Bik Nah membisikkan ke telinga Salsa. Bisikkan itu seperti suara Bunda. Salsa merasakan kehadiran Bunda saat itu. Dan ia langsung menuju meja makan.
Ternyata di sana sudah tersedia ketupat kesukaan Salsa apalagi dicampur opor ayam. Seperti di tahun-tahun lalu saat Bunda bersama dirinya di saat Lebaran. Salsa langsung mengambil ketupat itu sambil tersenyum. Bik Nah yang melihat Salsa begitu sangat merindukan kehadiran Nyonya Katri, majikannya yang meninggal akibat kecelakaan pesawat lirih melihat Salsa saat itu.
“Ikhlaskan Bunda ya, Non Salsa.”
Bik Nah pun menghampiri Salsa sambil memeluk Salsa.
“Salsa kangen Bunda, Bik! Kangen. Apalagi ketupat yang Salsa makan ini mengingatkan Bunda. Bunda selalu tahu apa yang Salsa sukai.”
Bik Nah yang mendengarkan ucapan Salsa terdiam. Ia sangat tahu kesedihan anak majikannya itu. Ia sangat merindukan Bundanya apalagi saat Lebaran ini.
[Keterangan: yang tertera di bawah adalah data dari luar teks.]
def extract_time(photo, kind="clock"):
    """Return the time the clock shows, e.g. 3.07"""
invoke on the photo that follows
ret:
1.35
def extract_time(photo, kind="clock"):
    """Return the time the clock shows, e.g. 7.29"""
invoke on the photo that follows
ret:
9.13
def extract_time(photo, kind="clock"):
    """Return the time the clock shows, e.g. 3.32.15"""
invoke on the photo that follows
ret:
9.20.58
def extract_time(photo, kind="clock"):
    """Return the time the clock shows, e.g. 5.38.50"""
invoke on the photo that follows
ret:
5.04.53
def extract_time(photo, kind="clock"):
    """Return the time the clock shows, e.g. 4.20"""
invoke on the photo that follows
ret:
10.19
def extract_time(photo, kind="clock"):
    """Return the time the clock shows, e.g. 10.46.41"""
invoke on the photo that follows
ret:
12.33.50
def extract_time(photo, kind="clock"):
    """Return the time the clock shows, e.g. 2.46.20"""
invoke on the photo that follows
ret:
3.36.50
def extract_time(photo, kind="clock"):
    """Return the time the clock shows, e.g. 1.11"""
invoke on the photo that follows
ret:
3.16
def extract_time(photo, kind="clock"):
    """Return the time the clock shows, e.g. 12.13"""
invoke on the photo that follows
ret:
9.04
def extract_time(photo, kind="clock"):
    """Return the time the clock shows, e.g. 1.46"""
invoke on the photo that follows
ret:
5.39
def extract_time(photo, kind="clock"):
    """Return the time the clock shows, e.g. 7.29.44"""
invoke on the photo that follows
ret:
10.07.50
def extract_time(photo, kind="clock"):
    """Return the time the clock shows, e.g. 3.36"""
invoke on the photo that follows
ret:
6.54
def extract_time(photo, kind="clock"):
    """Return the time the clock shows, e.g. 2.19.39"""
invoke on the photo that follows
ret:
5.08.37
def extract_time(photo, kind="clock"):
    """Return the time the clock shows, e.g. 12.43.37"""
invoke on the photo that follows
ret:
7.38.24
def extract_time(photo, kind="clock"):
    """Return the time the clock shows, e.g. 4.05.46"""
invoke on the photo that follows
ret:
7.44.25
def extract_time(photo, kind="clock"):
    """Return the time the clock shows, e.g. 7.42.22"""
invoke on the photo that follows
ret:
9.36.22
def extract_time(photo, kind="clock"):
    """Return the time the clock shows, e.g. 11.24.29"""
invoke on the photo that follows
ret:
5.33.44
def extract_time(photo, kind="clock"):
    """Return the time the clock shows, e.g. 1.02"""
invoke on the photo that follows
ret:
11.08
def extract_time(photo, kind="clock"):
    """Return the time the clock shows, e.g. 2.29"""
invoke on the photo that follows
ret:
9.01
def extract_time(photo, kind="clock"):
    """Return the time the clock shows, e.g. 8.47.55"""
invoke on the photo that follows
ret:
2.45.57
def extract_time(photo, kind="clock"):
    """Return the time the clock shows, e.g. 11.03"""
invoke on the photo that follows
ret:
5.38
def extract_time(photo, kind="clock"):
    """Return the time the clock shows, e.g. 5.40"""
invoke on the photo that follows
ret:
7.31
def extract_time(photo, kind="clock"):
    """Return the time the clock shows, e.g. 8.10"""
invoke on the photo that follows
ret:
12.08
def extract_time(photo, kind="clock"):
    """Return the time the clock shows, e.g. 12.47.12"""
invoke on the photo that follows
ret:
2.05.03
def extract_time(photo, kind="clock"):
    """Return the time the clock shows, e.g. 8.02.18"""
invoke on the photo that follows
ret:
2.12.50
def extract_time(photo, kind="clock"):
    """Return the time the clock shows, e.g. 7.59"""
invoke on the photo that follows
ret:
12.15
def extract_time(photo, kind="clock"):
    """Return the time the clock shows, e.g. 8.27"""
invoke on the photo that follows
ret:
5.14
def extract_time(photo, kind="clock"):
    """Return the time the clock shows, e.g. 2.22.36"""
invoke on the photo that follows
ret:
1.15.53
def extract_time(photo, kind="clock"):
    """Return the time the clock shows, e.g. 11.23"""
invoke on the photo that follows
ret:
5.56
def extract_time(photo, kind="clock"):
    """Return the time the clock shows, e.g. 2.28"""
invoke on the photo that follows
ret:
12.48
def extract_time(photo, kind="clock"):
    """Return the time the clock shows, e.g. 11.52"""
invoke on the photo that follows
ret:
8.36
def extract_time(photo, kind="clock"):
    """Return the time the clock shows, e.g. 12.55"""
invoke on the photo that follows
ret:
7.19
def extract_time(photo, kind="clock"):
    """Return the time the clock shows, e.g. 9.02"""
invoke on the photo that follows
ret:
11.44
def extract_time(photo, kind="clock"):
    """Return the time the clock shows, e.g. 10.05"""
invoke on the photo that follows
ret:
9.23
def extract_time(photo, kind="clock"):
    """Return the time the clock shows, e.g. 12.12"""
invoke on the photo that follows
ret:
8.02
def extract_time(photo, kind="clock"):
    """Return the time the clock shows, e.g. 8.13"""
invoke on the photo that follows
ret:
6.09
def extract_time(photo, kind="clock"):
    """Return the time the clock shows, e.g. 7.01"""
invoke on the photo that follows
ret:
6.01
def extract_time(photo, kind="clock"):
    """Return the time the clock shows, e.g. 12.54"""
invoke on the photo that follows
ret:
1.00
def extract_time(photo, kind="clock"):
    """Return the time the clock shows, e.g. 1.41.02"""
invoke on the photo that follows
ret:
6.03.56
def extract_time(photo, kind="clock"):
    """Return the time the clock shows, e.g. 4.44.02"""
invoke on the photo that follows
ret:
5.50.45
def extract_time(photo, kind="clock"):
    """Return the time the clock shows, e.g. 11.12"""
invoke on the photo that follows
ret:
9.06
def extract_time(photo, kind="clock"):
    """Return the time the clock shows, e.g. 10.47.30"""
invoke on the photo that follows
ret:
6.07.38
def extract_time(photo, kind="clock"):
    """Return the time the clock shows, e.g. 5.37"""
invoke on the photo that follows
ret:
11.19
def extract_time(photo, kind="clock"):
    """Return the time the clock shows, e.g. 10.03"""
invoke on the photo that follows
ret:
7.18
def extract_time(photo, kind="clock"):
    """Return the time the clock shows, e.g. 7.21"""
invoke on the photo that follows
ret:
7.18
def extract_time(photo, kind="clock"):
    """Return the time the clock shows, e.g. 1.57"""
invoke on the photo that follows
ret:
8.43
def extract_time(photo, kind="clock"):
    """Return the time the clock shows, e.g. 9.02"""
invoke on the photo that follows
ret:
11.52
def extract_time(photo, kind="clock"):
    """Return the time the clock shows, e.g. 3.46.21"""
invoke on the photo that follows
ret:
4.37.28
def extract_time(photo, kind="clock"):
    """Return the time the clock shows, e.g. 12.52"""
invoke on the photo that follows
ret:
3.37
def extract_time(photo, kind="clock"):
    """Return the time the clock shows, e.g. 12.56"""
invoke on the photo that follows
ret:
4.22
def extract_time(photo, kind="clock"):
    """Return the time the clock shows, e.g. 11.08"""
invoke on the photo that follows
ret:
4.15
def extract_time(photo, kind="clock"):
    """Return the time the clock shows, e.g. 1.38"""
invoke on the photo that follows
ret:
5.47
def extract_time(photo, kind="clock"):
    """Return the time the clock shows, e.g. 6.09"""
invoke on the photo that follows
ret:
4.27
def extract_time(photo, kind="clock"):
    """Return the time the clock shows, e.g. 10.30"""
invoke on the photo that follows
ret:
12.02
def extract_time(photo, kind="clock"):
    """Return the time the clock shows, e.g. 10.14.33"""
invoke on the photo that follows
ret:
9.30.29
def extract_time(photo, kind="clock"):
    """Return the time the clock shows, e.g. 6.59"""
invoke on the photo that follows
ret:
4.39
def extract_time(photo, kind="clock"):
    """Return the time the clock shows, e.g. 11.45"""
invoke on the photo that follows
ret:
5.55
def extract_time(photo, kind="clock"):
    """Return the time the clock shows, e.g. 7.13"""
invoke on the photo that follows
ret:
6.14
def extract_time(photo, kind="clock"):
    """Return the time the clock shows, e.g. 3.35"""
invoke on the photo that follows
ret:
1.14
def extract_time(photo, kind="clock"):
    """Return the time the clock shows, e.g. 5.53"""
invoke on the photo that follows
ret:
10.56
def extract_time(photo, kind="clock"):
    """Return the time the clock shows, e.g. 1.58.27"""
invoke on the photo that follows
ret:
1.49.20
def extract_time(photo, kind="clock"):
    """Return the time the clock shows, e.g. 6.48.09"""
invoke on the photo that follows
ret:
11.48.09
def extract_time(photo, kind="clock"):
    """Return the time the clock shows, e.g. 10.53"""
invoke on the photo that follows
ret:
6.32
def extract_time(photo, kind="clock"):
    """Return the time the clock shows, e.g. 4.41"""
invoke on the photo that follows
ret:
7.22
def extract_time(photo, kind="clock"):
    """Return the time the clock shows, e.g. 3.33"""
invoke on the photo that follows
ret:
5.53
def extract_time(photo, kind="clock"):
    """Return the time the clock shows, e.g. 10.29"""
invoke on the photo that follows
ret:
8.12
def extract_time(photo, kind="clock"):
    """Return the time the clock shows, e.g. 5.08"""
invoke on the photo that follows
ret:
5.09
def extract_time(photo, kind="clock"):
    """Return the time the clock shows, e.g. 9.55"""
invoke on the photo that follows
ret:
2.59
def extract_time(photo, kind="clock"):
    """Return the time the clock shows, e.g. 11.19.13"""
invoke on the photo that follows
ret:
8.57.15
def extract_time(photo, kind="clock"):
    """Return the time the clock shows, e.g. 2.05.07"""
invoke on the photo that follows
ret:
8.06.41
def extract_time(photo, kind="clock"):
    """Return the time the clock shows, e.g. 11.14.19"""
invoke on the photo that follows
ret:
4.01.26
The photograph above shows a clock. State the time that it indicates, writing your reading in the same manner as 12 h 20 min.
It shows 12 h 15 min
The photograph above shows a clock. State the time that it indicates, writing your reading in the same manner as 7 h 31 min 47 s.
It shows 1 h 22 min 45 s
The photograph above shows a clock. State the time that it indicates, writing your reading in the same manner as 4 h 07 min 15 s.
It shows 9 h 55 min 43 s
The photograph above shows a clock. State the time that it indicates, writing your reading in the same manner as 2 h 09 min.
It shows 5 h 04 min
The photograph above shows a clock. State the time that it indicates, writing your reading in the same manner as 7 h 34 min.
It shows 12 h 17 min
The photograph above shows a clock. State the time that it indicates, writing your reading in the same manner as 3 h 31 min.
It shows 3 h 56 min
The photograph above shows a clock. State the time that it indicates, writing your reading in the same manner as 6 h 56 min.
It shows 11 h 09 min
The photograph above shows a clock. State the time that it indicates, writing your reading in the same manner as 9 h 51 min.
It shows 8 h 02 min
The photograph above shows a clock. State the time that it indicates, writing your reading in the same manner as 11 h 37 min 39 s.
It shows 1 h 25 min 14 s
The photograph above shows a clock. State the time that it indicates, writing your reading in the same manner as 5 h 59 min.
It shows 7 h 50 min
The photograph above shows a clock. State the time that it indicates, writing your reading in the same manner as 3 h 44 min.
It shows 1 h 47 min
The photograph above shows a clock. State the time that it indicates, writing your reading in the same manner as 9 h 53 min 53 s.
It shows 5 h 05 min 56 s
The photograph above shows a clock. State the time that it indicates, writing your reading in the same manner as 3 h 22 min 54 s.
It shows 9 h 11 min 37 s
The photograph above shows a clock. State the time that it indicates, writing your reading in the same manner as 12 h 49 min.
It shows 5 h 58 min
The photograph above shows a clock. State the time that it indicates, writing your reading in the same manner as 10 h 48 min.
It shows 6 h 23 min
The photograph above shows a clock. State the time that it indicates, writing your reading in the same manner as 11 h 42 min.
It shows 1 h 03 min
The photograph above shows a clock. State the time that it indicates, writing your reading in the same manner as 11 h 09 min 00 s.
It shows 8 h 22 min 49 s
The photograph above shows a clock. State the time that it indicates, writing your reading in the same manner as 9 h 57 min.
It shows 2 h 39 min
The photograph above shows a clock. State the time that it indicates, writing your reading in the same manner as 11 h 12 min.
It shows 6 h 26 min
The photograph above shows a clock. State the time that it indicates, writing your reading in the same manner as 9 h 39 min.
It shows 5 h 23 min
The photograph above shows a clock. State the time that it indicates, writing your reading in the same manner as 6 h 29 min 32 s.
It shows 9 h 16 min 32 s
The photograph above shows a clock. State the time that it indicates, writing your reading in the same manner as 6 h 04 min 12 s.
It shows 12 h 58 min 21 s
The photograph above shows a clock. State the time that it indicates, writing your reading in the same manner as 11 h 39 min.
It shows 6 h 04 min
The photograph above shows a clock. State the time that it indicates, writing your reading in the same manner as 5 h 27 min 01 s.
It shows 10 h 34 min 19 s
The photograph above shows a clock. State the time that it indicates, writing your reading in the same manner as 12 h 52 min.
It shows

Saat Salsa menyadari ketupat yang ia rasakan itu seperti merasakan Bunda masih bersama dengannya. Ia begitu sangat menyukai rasa ketupat itu. Tapi siapa yang mengetahui kalau ketupat yang dimakannya itu seperti masakan Bunda. Ia semakin penasaran. Ia ingin mencari tahu siapa yang membuatnya.
Dengan rasa penasaran Salsa mengubah tangisan menjadi bahagia karena rasa ketupat itu sama seperti saat Bunda bersamanya. Namun ia tak tahu siapa yang memasak rasa ketupat itu yang sama dengan ia rasakan saat bersama Bunda?
“Bik Nah yang masak, Non! Karena sebelum Bunda Non menutup mata Bunda berpesan kepada Bik Nah. Bunda Non bilang jika membuat ketupat untuk Salsa dipisah saat dimasak. Karena selama Non Salsa kecil Bunda telah menyadari kesalahannya. Tidak selalu bersama-sama dengan Non Salsa disaat Bunda Non sibuk bekerja.”
Salsa yang mengetahui itu ia kembali memeluk Bik Nah. Ternyata selama ini ia tidak begitu memahami kehadiran Bik Nah. Padahal Bik Inahlah yang selama ini sudah merawat dan mengurusinya. Seperti membuatkan ketupat untuknya dengan kasih sayang.
Salsa pun makin terharu. Kemudian ia memeluk Bik Inah kembali. Walau saat itu takbir masih menggema di atas langit rumah bertingkat dan berinterior modern. Rumah yang penuh kedamaian.